You will encounter more challenges to your smooth riding as time passes; but, they should not discourage you.
We also urge that you ask your questions about safe wheelchair usage when you buy your wheelchair because the manufacturer will always have the finest tips to provide you.
Frequently Asked Questions
Is there a weight limit for pushing a wheelchair?
Pushing against a heavy object compresses the spine, and the national institute for occupational safety and health sets a compression limit at a little over 760 pounds of force (3,400 newton) to prevent injury.
When maneuvering a wheelchair, what should you avoid?
Everyday obstacles if you are using the wheelchair without help, you must: avoid obstacles higher than 30mm (e.g. a low kerb), unless you have special anti tippers fitted to the wheelchair.
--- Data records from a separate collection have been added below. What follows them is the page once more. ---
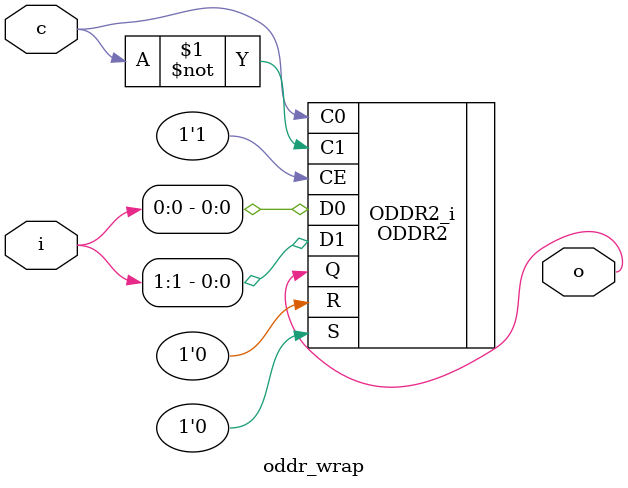
<source format=v>
/*
 * Copyright (C) 2014 Harmon Instruments, LLC
 *
 * This program is free software: you can redistribute it and/or modify
 * it under the terms of the GNU General Public License as published by
 * the Free Software Foundation, either version 3 of the License, or
 * (at your option) any later version.
 *
 * This program is distributed in the hope that it will be useful,
 * but WITHOUT ANY WARRANTY; without even the implied warranty of
 * MERCHANTABILITY or FITNESS FOR A PARTICULAR PURPOSE.  See the
 * GNU General Public License for more details.
 *
 * You should have received a copy of the GNU General Public License
 * along with this program.  If not, see <http://www.gnu.org/licenses/
 *
 */

`timescale 1ns / 1ps
`include "config.vh"

module oddr_wrap (input c, input [1:0] i, output o);
`ifdef X7SERIES
   ODDR #(.DDR_CLK_EDGE("SAME_EDGE"), .INIT(1'b1), .SRTYPE("ASYNC"))
   ODDR_inst
     (
      .Q(o),
      .C(c),
      .CE(1'b1), // 1-bit clock enable input
      .D1(i[0]), // positive edge
      .D2(i[1]), // negative edge
      .R(1'b0), .S(1'b0));
`else
   ODDR2 #(.DDR_ALIGNMENT("C0"), .INIT(1'b1), .SRTYPE("ASYNC")) ODDR2_i
     (.Q(o),
      .C0(c), .C1(~c),
      .CE(1'b1),
      .D0(i[0]), .D1(i[1]),
      .R(1'b0), .S(1'b0));
`endif
endmodule


</source>
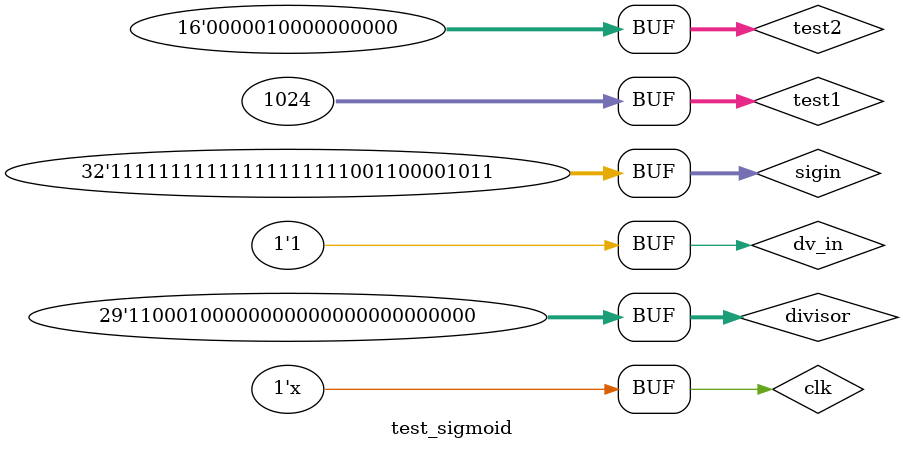
<source format=v>
`timescale 1ns / 1ps


module test_sigmoid;

	// Inputs
	reg clk;
	reg dv_in;
	reg signed[31:0] sigin;

	// Outputs
	wire dv_out;
	wire signed [10:0] sigout;

	// Instantiate the Unit Under Test (UUT)
	sigmoid uut (
		.clk(clk), 
		.dv_in(dv_in), 
		.dv_out(dv_out), 
		.sigin(sigin), 
		.sigout(sigout)
	);

	parameter STEP = 20;
	parameter STEP_half=10;
	always begin
		#STEP_half;
		clk<=~clk;
	end

	reg signed [31:0] test1;
	reg signed [15:0] test2;

	reg signed [28:0] divisor = {7'b1100010,22'b0};	// divisor = 98

	initial begin
		// Initialize Inputs
		clk = 0;
		dv_in = 0;
		sigin = -3317;
		test2 = 1024;
		test1 = test2;
		// Wait 100 ns for global reset to finish
		#1000;
        
		// Add stimulus here
		dv_in = 1;
	end
      
endmodule


</source>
Avoid going up or coming down gradients (slopes) greater than 1 in 11 (9%) which is a drop of more than 1 foot over 11 feet.
How long should a resident be in a wheelchair for?
We would recommend that a resident spends no longer than 3-4 hours at any one time in the wheelchair before being transferred to another position.
How does a wheelchair lift works?
Wheelchair lifts operate using constant pressure controls.
The user or attendant must press a button to move the lift, and release the pressure to stop it.
Inclined platform lift fold-up platform.
Vertical platform lifts may be installed as an “open” system, meaning that they feature a platform that is not enclosed.
How do you train a dog to walk with a wheelchair?
Start off very slowly and tell him to walk on. By going slowly, you will force him to slow down.
This will also help you to control him and the dog wheelchair simultaneously.
If he starts to pull and move anywhere, stop your wheelchair and give him a gentle pull on the leash.